Two drivers for Irving Holdings, the Dallas transportation company that owns Yellow Cab, have filed suit, alleging that they worked unpaid overtime and sometimes earned less than minimum wage.
Didyme Kalenga and Arnold Bankete, the two employees named in the lawsuit, both drove company-owned paratransit vans that served the elderly and disabled as part of Irving Holdings' contract with DART. They allege that weekly "stand fees" of up to $500 would be deducted from their paychecks, leaving them with little left over.
In one three-day period in July, Kalenga claims he earned less than $60 for nearly 40 hours of work.
Irving Holdings has denied the allegations in a legal filing.
The underlying cause of the violations, the lawsuit alleges, was Irving Holdings wrongly classifying its paratransit drivers as independent contractors, echoing allegations that have been made against ride-sharing companies like Uber and Lyft. The scheme allows companies to avoid paying benefits or overtime if their workers are not, in fact, employees, but are instead running their own businesses.
California passed a law banning the practice, and it goes into effect next year. But the federal labor board has issued a ruling defending Uber's use of independent contractors.
The scheme detailed in the lawsuit, however, is far more egregious than Uber's.
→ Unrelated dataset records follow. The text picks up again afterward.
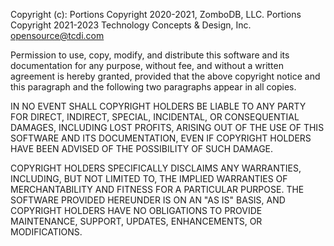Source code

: Copyright (c): Portions Copyright 2020-2021, ZomboDB, LLC. Portions Copyright 2021-2023 Technology Concepts & Design, Inc. <opensource@tcdi.com>

Permission to use, copy, modify, and distribute this software and its documentation for any purpose, without fee, and without a written agreement is hereby granted, provided that the above copyright notice and this paragraph and the following two paragraphs appear in all copies.

IN NO EVENT SHALL COPYRIGHT HOLDERS BE LIABLE TO ANY PARTY FOR DIRECT, INDIRECT, SPECIAL, INCIDENTAL, OR CONSEQUENTIAL DAMAGES, INCLUDING LOST PROFITS, ARISING OUT OF THE USE OF THIS SOFTWARE AND ITS DOCUMENTATION, EVEN IF COPYRIGHT HOLDERS HAVE BEEN ADVISED OF THE POSSIBILITY OF SUCH DAMAGE.

COPYRIGHT HOLDERS SPECIFICALLY DISCLAIMS ANY WARRANTIES, INCLUDING, BUT NOT LIMITED TO, THE IMPLIED WARRANTIES OF MERCHANTABILITY AND FITNESS FOR A PARTICULAR PURPOSE. THE SOFTWARE PROVIDED HEREUNDER IS ON AN "AS IS" BASIS, AND COPYRIGHT HOLDERS HAVE NO OBLIGATIONS TO PROVIDE MAINTENANCE, SUPPORT, UPDATES, ENHANCEMENTS, OR MODIFICATIONS.
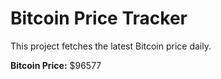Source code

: # Bitcoin Price Tracker

This project fetches the latest Bitcoin price daily.

**Bitcoin Price:** $96577
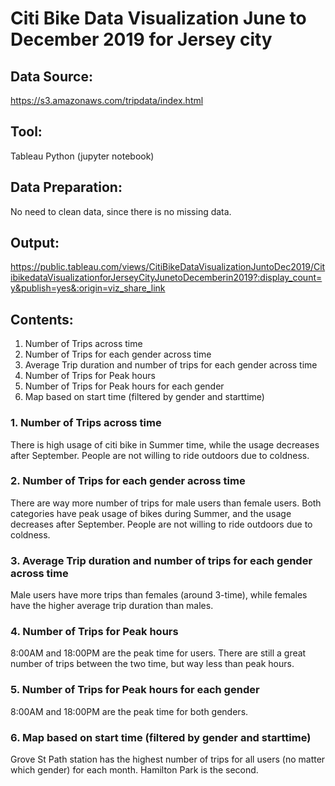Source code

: # Citi Bike Data Visualization June to December 2019 for Jersey city

## Data Source: 
https://s3.amazonaws.com/tripdata/index.html

## Tool: 
Tableau
Python (jupyter notebook)

## Data Preparation:
No need to clean data, since there is no missing data.

## Output:
https://public.tableau.com/views/CitiBikeDataVisualizationJuntoDec2019/CitibikedataVisualizationforJerseyCityJunetoDecemberin2019?:display_count=y&publish=yes&:origin=viz_share_link


## Contents:
1. Number of Trips across time
2. Number of Trips for each gender across time
3. Average Trip duration and number of trips for each gender across time
4. Number of Trips for Peak hours
5. Number of Trips for Peak hours for each gender
6. Map based on start time (filtered by gender and starttime)

### 1. Number of Trips across time
There is high usage of citi bike in Summer time, while the usage decreases after September. People are not willing to ride outdoors due to coldness.

### 2. Number of Trips for each gender across time
There are way more number of trips for male users than female users.
Both categories have peak usage of bikes during Summer, and the usage decreases after September. People are not willing to ride outdoors due to coldness.

### 3. Average Trip duration and number of trips for each gender across time
Male users have more trips than females (around 3-time), while females have the higher average trip duration than males. 

### 4. Number of Trips for Peak hours
8:00AM and 18:00PM are the peak time for users. There are still a great number of trips between the two time, but way less than peak hours.

### 5. Number of Trips for Peak hours for each gender
8:00AM and 18:00PM are the peak time for both genders.

### 6. Map based on start time (filtered by gender and starttime)
Grove St Path station has the highest number of trips for all users (no matter which gender) for each month. Hamilton Park is the second.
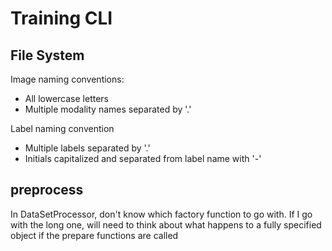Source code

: # Training CLI

## File System

Image naming conventions:

- All lowercase letters
- Multiple modality names separated by '.'

Label naming convention

- Multiple labels separated by '.'
- Initials capitalized and separated from label name with '-'

## preprocess

In DataSetProcessor, don't know which factory function to go with. If I go with
the long one, will need to think about what happens to a fully specified object
if the prepare functions are called
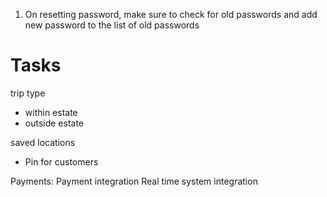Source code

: 1. On resetting password, make sure to check for old passwords and add new password to the list of old passwords

# Tasks
trip type
 - within estate
 - outside estate

saved locations

- Pin for customers

Payments:
Payment integration
Real time system integration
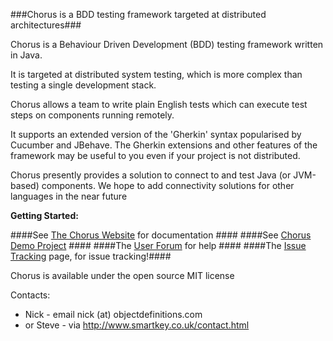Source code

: ###Chorus is a BDD testing framework targeted at distributed architectures###

Chorus is a Behaviour Driven Development (BDD) testing framework written in Java.

It is targeted at distributed system testing, which is more complex than testing a single development stack.

Chorus allows a team to write plain English tests which can execute test steps on components running remotely.

It supports an extended version of the 'Gherkin' syntax popularised by Cucumber and JBehave.
The Gherkin extensions and other features of the framework may be useful to you even if your project is not distributed.

Chorus presently provides a solution to connect to and test Java (or JVM-based) components.
We hope to add connectivity solutions for other languages in the near future

**Getting Started:**

####See [The Chorus Website](http://chorus-bdd.github.io) for documentation ####
####See [Chorus Demo Project](https://github.com/Chorus-bdd/Chorus-demo) ####
####The [User Forum](http://forum.chorusbdd.org/) for help ####
####The [Issue Tracking](https://github.com/Chorus-bdd/Chorus/issues?state=open) page, for issue tracking!####

Chorus is available under the open source MIT license

Contacts:  
 * Nick - email nick (at) objectdefinitions.com  
 * or Steve - via http://www.smartkey.co.uk/contact.html

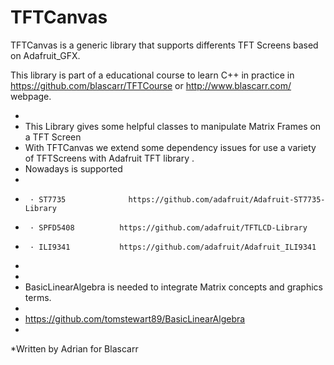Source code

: # TFTCanvas
TFTCanvas is a generic library that supports differents TFT Screens based on Adafruit_GFX.

This library is part of a educational course to learn C++ in practice in https://github.com/blascarr/TFTCourse or http://www.blascarr.com/ webpage.

 *	
 *  This Library gives some helpful classes to manipulate Matrix Frames on a TFT Screen
 *	With TFTCanvas we extend some dependency issues for use a variety of TFTScreens with Adafruit TFT library .
 *	Nowadays is supported
 *
 *		· ST7735 			  https://github.com/adafruit/Adafruit-ST7735-Library
 *		· SPFD5408 			https://github.com/adafruit/TFTLCD-Library
 *		· ILI9341 			https://github.com/adafruit/Adafruit_ILI9341
 *
 *
 *	BasicLinearAlgebra is needed to integrate Matrix concepts and graphics terms.
 *
 *	https://github.com/tomstewart89/BasicLinearAlgebra
 *
 *Written by Adrian for Blascarr
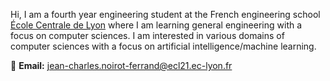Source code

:Hi, I am a fourth year engineering student at the French engineering school [École Centrale de Lyon](https://www.ec-lyon.fr/en) where I am learning general engineering with a focus on computer sciences.
I am interested in various domains of computer sciences with a focus on artificial intelligence/machine learning.


📧 **Email:** [jean-charles.noirot-ferrand@ecl21.ec-lyon.fr](mailto:jean-charles.noirot-ferrand@ecl21.ec-lyon.fr)

<!---
jcnf0/jcnf0 is a ✨ special ✨ repository because its `README.md` (this file) appears on your GitHub profile.
You can click the Preview link to take a look at your changes.
--->
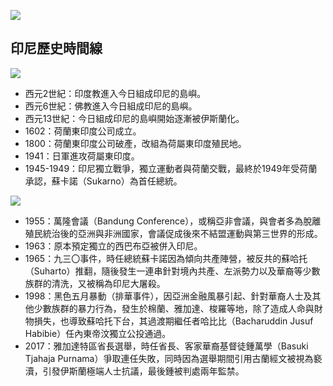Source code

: ---
---
![](https://imgur.com/pS2XnBp.jpg)

## 印尼歷史時間線

![](https://imgur.com/10T8DMK.jpg)

* 西元2世紀：印度教進入今日組成印尼的島嶼。
* 西元6世紀：佛教進入今日組成印尼的島嶼。
* 西元13世紀：今日組成印尼的島嶼開始逐漸被伊斯蘭化。
* 1602：荷蘭東印度公司成立。
* 1800：荷蘭東印度公司破產，改組為荷屬東印度殖民地。
* 1941：日軍進攻荷屬東印度。
* 1945-1949：印尼獨立戰爭，獨立運動者與荷蘭交戰，最終於1949年受荷蘭承認，蘇卡諾（Sukarno）為首任總統。

![](https://imgur.com/3vMal6g.jpg)

* 1955：萬隆會議（Bandung Conference），或稱亞非會議，與會者多為脫離殖民統治後的亞洲與非洲國家，會議促成後來不結盟運動與第三世界的形成。
* 1963：原本預定獨立的西巴布亞被併入印尼。
* 1965：九三〇事件，時任總統蘇卡諾因為傾向共產陣營，被反共的蘇哈托（Suharto）推翻，隨後發生一連串針對境內共產、左派勢力以及華裔等少數族群的清洗，又被稱為印尼大屠殺。
* 1998：黑色五月暴動（排華事件），因亞洲金融風暴引起、針對華裔人士及其他少數族群的暴力行為，發生於棉蘭、雅加達、梭羅等地，除了造成人命與財物損失，也導致蘇哈托下台，其過渡期繼任者哈比比（Bacharuddin Jusuf Habibie）任內東帝汶獨立公投通過。
* 2017：雅加達特區省長選舉，時任省長、客家華裔基督徒鍾萬學（Basuki Tjahaja Purnama）爭取連任失敗，同時因為選舉期間引用古蘭經文被視為褻瀆，引發伊斯蘭極端人士抗議，最後鍾被判處兩年監禁。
Irving Holdings treated its paratransit drivers like full employees, sending them detailed daily itineraries each morning and fining drivers if they failed to make pickups on time.
Kalenga claims that his schedule would stretch from 5 a.m. to 5 p.m., leaving him working nearly 70-hour weeks. He would then be paid in coupons whose value would be determined by the company at the end of each pay period.
When his bosses caught wind that Kalenga was meeting with attorneys to prepare a lawsuit, they retaliated by canceling his assigned trips, he claims.
"Our clients have courageously initiated this lawsuit to challenge the illegal labor practices of Irving Holdings including the company’s failure to comply with federal minimum wage and overtime laws,” Zachary Rubin, an attorney working on the case, said in a statement.
The attorneys are requesting that the case be classified as a "collective action," which would trigger notices being sent to all other paratransit drivers at Irving Holdings informing them of their ability to join the suit.
It's not the first time Irving Holdings' legal troubles have made the news. In 2016, three of its executives agreed to pay more than $1 million after employees filed a lawsuit accusing the company of defrauding the federal government. At the time, the company was contracted to provide transportation for Medicare and Medicaid patients.